It is Holy Week. Specifically it is Maundy Thursday, the day of the Last Supper and the day we at Cleveland Park Church remember, celebrate, and experience Christ’s passion in our Service of Tenebrae.
I join with Pastor Ellen in inviting you to come to service tonight at 7pm. The Service of Tenebrae is one of my personal favorites in the entire liturgical year for its beauty, simplicity, and power. Plus, I’ve been told that our choir has been hard at work rehearsing music that will be interwoven with the traditional readings and increasing shadows and darkness to add even more haunting mystery and depth to this special service.
Ordinarily, I’d say a special performance from our choir would be reason enough for all of us to make the extra effort to be in church to hear it! But back to Tenebrae, and what it means for me and can possibly mean to you.
I first was really exposed to Holy Week services and the Service of Tenebrae in high school. The senior high school youth group at my church growing up – Senior Pilgrim Fellowship, or Senior PF – was responsible for leading the Good Friday and Easter Sunrise services atop Hine Hill (which was in the middle of a corn field at the time and now has been redeveloped as single family homes). As a member of the adult choir, I also had to sing at the Maundy Thursday service in addition to 2 of the 3 post-sunrise Easter services. Holy Week had instantaneously become a very big thing in my life!

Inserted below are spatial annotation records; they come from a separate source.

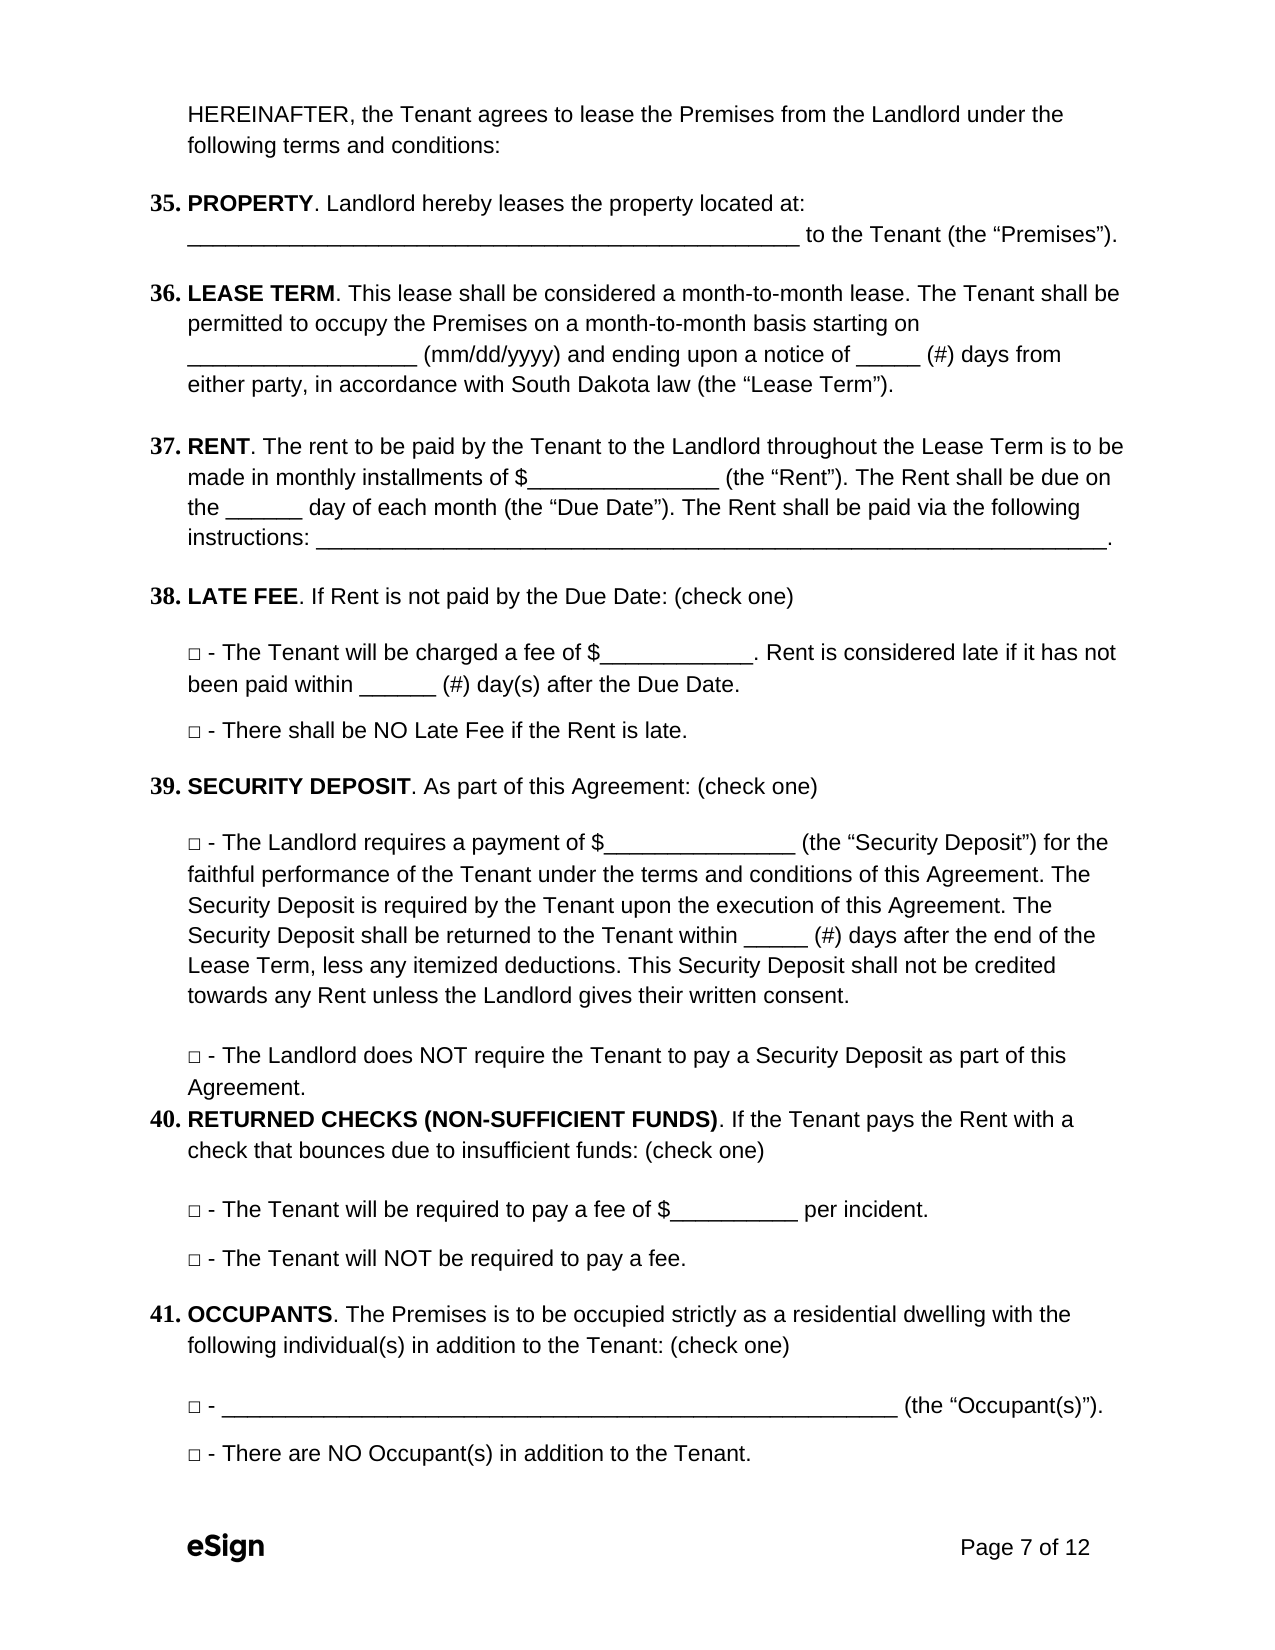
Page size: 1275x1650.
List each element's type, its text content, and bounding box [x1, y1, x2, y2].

list RETURNED CHECKS (NON-SUFFICIENT FUNDS). If the Tenant pays the Rent with a check that bounces due to insufficient funds: (check one) [150, 1104, 1125, 1163]
list LEASE TERM. This lease shall be considered a month-to-month lease. The Tenant shall be permitted to occupy the Premises on a month-to-month basis starting on __________________ (mm/dd/yyyy) and ending upon a notice of _____ (#) days from either party, in accordance with South Dakota law (the “Lease Term”). [150, 278, 1125, 397]
list ☐ - The Tenant will be charged a fee of $____________. Rent is considered late if it has not been paid within ______ (#) day(s) after the Due Date. [187, 636, 1125, 697]
list PROPERTY. Landlord hereby leases the property located at: [150, 188, 1125, 217]
list ☐ - The Tenant will NOT be required to pay a fee. [187, 1242, 1125, 1273]
text ☐ - _____________________________________________________ (the “Occupant(s)”). [150, 1388, 1125, 1420]
list HEREINAFTER, the Tenant agrees to lease the Premises from the Landlord under the following terms and conditions: [187, 101, 1125, 158]
list RENT. The rent to be paid by the Tenant to the Landlord throughout the Lease Term is to be made in monthly installments of $_______________ (the “Rent”). The Rent shall be due on the ______ day of each month (the “Due Date”). The Rent shall be paid via the following instructions: ______________________________________________________________. [150, 431, 1125, 551]
text ☐ - There are NO Occupant(s) in addition to the Tenant. [150, 1437, 1125, 1468]
list ________________________________________________ to the Tenant (the “Premises”). [187, 221, 1125, 247]
list LATE FEE. If Rent is not paid by the Due Date: (check one) [150, 581, 1125, 609]
list ☐ - The Landlord does NOT require the Tenant to pay a Security Deposit as part of this Agreement. [187, 1039, 1125, 1100]
list ☐ - There shall be NO Late Fee if the Rent is late. [187, 714, 1125, 745]
list ☐ - The Tenant will be required to pay a fee of $__________ per incident. [187, 1193, 1125, 1224]
list OCCUPANTS. The Premises is to be occupied strictly as a residential dwelling with the following individual(s) in addition to the Tenant: (check one) [150, 1299, 1125, 1358]
list ☐ - The Landlord requires a payment of $_______________ (the “Security Deposit”) for the faithful performance of the Tenant under the terms and conditions of this Agreement. The Security Deposit is required by the Tenant upon the execution of this Agreement. The Security Deposit shall be returned to the Tenant within _____ (#) days after the end of the Lease Term, less any itemized deductions. This Security Deposit shall not be credited towards any Rent unless the Landlord gives their written consent. [187, 826, 1125, 1009]
list SECURITY DEPOSIT. As part of this Agreement: (check one) [150, 771, 1125, 800]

Being in high school, though, fortuitously presented additional lenses through which to expand and enhance my fledgling understanding of what was going on in the numerous hours I was suddenly spending at church. As luck would have it, we were studying Jean Anouilh’s retelling of Antigone in my AP French class and one of the other area high schools that was known to have one of the best drama programs in Connecticut was staging it. In brief, Anouilh wrote his Antigone during the German occupation of France when all writing was heavily censored. He used this particular Greek tragedy of a young woman insisting on properly burying her brothers despite the law of the state forbidding it to give voice to protest against unjust governments, specifically the German occupation. In his version, as opposed to the original Greek, you get to see how Antigone would have liked her life to have been able to be different – she would have liked to have married her fiancé, to have remained with her sister – but the death of her brothers in battle and the law against their burial meant that she has a different destiny, one which she clearly recognizes and powerfully owns despite wishing it were otherwise. She must do what is right and therefore be put to death. The play gives voice and life and power to what it is like on all sides to be part of the living out of such a challenging, all consuming destiny.

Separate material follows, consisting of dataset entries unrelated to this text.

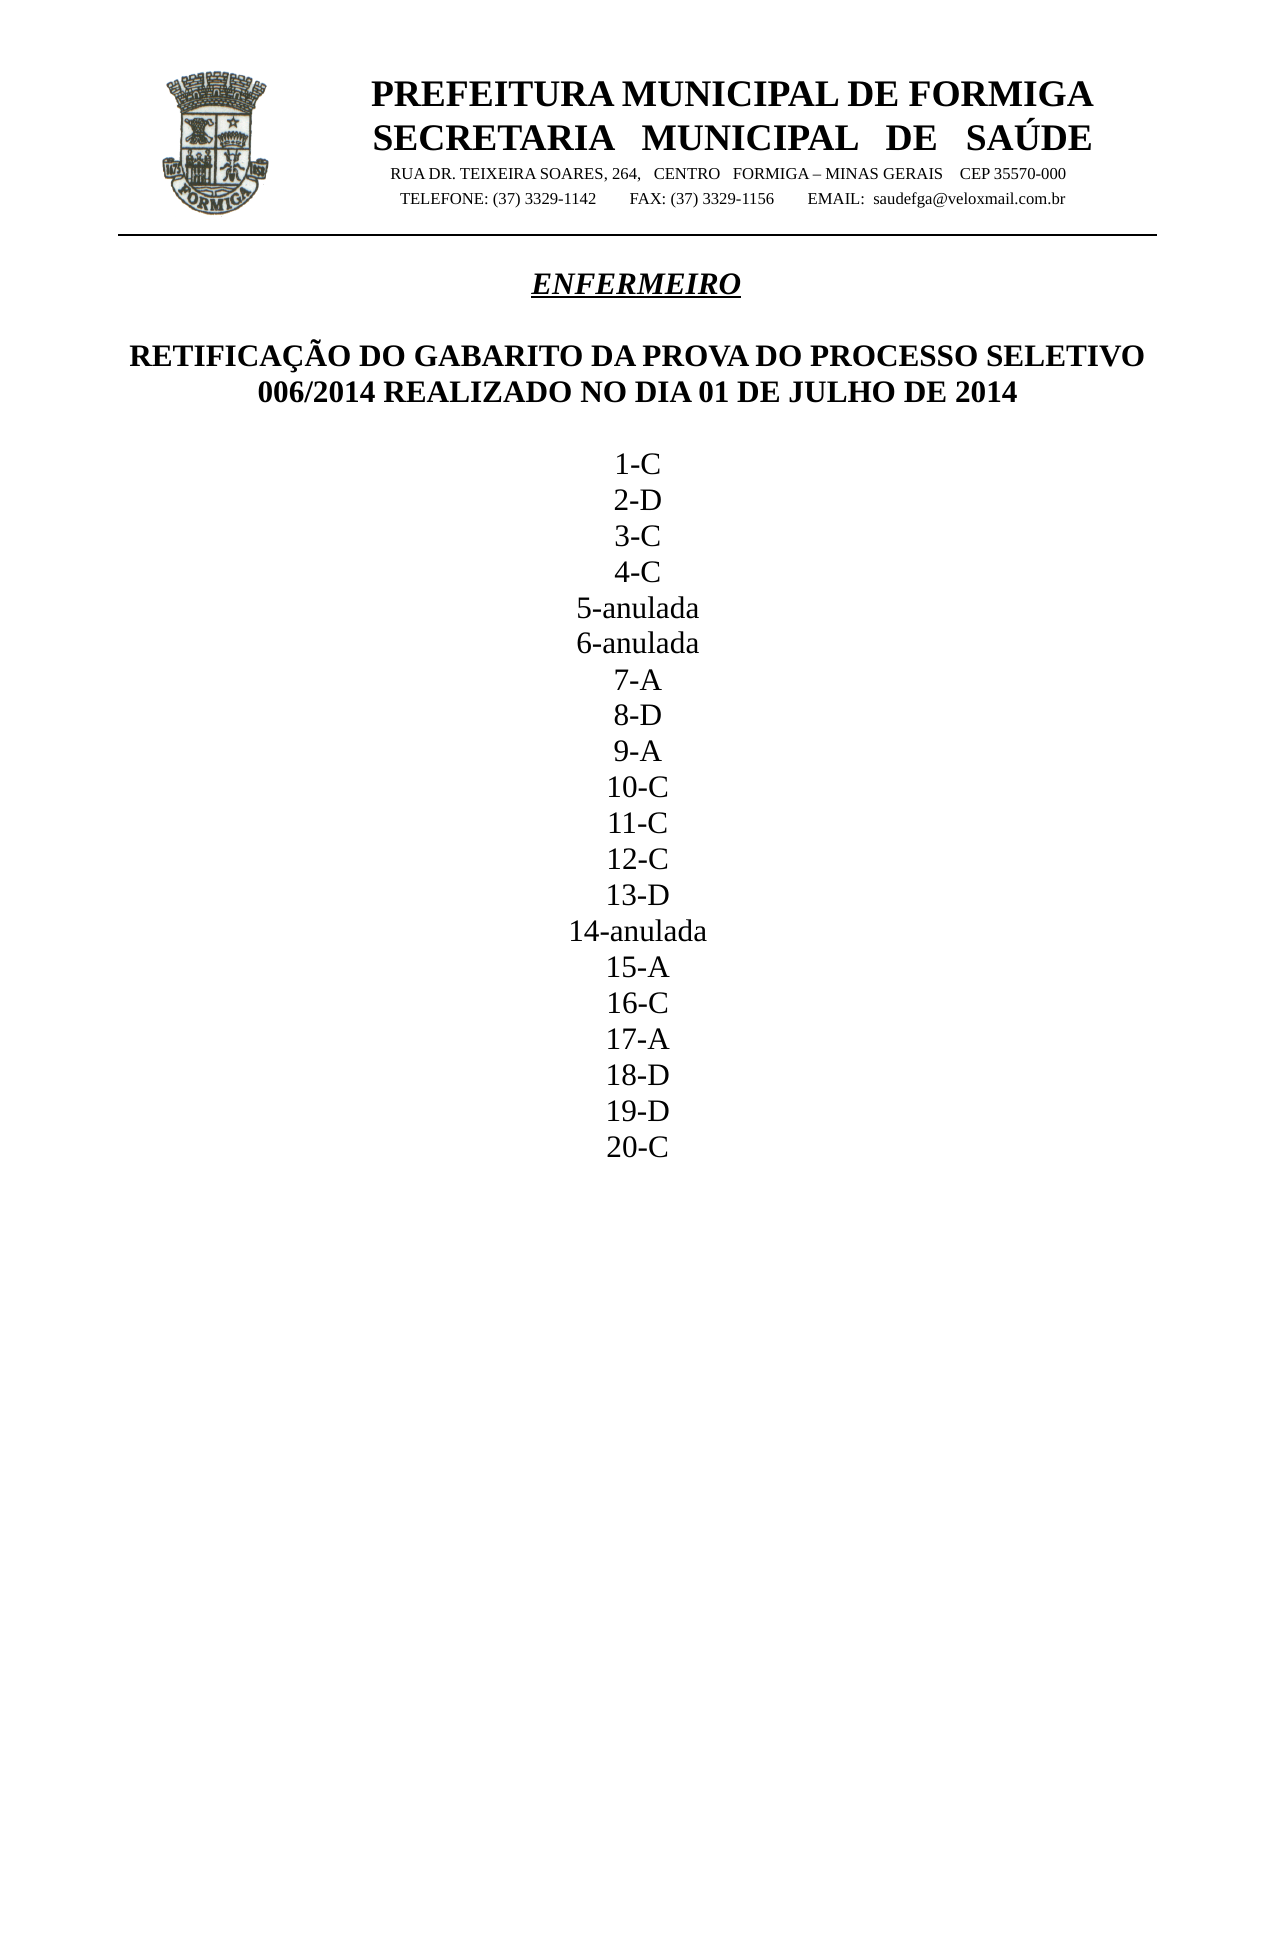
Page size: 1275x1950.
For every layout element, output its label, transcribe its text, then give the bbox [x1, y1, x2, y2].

text 1-C [118, 445, 1157, 481]
text 14-anulada [118, 912, 1157, 948]
text 7-A [118, 661, 1157, 697]
text 11-C [118, 804, 1157, 840]
text 4-C [118, 553, 1157, 589]
text 2-D [118, 481, 1157, 517]
text 10-C [118, 768, 1157, 804]
picture [153, 69, 278, 217]
text 17-A [118, 1020, 1157, 1056]
text ENFERMEIRO [118, 265, 1157, 301]
text 20-C [118, 1128, 1157, 1164]
text 12-C [118, 840, 1157, 876]
text 15-A [118, 948, 1157, 984]
text 6-anulada [118, 625, 1157, 661]
text 8-D [118, 697, 1157, 733]
text 9-A [118, 733, 1157, 768]
text RETIFICAÇÃO DO GABARITO DA PROVA DO PROCESSO SELETIVO 006/2014 REALIZADO NO DIA 01 DE JULHO DE 2014 [118, 337, 1157, 409]
text 3-C [118, 517, 1157, 553]
text 19-D [118, 1092, 1157, 1128]
text 16-C [118, 984, 1157, 1020]
text 18-D [118, 1056, 1157, 1092]
text 13-D [118, 876, 1157, 912]
text 5-anulada [118, 589, 1157, 625]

Christ, in his passion, was also living out a challenging, all consuming destiny. He was called to be betrayed and crucified, and in so doing assure us all eternal life and salvation. And while he may have flinched at times, he did not waver. On Maundy Thursday, we have the ability to spend time and deliberately be with again those words and destiny filled roles that all had to take place just as they did in order for the promise of Easter to be realized. Like Antigone, Christ’s passion commemorated through Tenebrae is high tragedy. Deliberate in its march to death and darkness and silence; full of the power in both action and inaction; laying bare universal human shortcomings so that we can see ourselves for who we are AND what called and loved and encouraged to become. Tragedy for tragedy’s sake is important for what it teaches – and it makes the great joy of Easter all the sweeter!